Actually, my baking SODA says "Aluminum Free"

I've done a little research and found there are lots of people out there asking about this (is there aluminum in some baking sodas on the market and not others? And if not, why does Bob's Red Mill state "Aluminum Free" --etc). Looks like a really good marketing campaign from Bob's, but here are the relevant links I found:

http://welltellme.com/discuss/index.php?topic=14397.0
http://www.gapalicious.com/2011/05/09/d ... -aluminum/

Looks like your fine Nora, but hope these links are helpful and put your mind at rest :thumb:


----------



## toth boer goats (Jul 20, 2008)

> When your goats need it...they'll usually eat it. Mine are on a mainly alfalfa diet so they do eat it now and then...more in the summer than winter. Just have it out by itself, free choice. The main thing is to just have it available so they can have it if needed...usually they don't take in much at all. That's normal.
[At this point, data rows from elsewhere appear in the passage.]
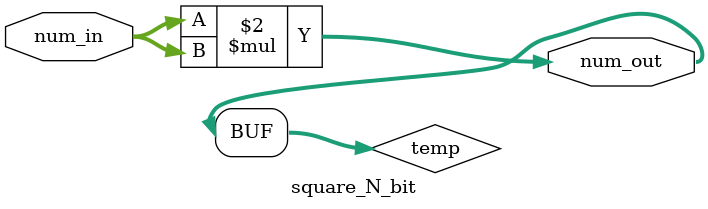
<source format=v>
module square_N_bit(num_in,num_out);
parameter n=4;
input [n-1:0] num_in;
output reg [((2*n)-1):0]num_out;
reg [((2*n)-1):0]temp;

always@(*)
begin
temp=num_in*num_in;
num_out=temp;
end

endmodule


</source>
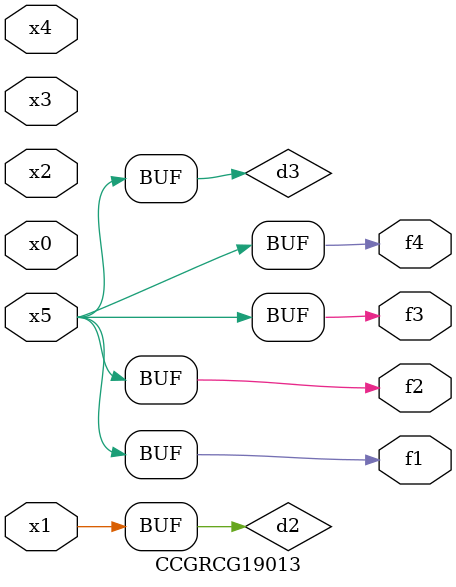
<source format=v>
module CCGRCG19013(
	input x0, x1, x2, x3, x4, x5,
	output f1, f2, f3, f4
);

	wire d1, d2, d3;

	not (d1, x5);
	or (d2, x1);
	xnor (d3, d1);
	assign f1 = d3;
	assign f2 = d3;
	assign f3 = d3;
	assign f4 = d3;
endmodule

</source>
 I agree..... you will see them now and then... licking from it...with little white noses......if they get a little bloaty... they may go to it.... :wink:


----------



## nora oliva (Feb 1, 2012)

Yes thanks for all the advice!! They have been eating it (not much tho) So i guess they liked it lol!! thanks to all!!


----------



## freedomstarfarm (Mar 25, 2011)

I use that arm and hammer but get the big bag from Costco. The little boxes of baking soda from the store are just fine. :thumb:


----------



## Jessica84 (Oct 27, 2011)

Im with luvmyherd mine have yet to eat the baking soda. I think my goats are freaks, dont eat minerals, dont eat baking soda, and love oat hay over alfalfa lol


----------



## toth boer goats (Jul 20, 2008)

> Yes thanks for all the advice!! They have been eating it (not much tho) So i guess they liked it lol!! thanks to all!!


 :wink: :thumb:


----------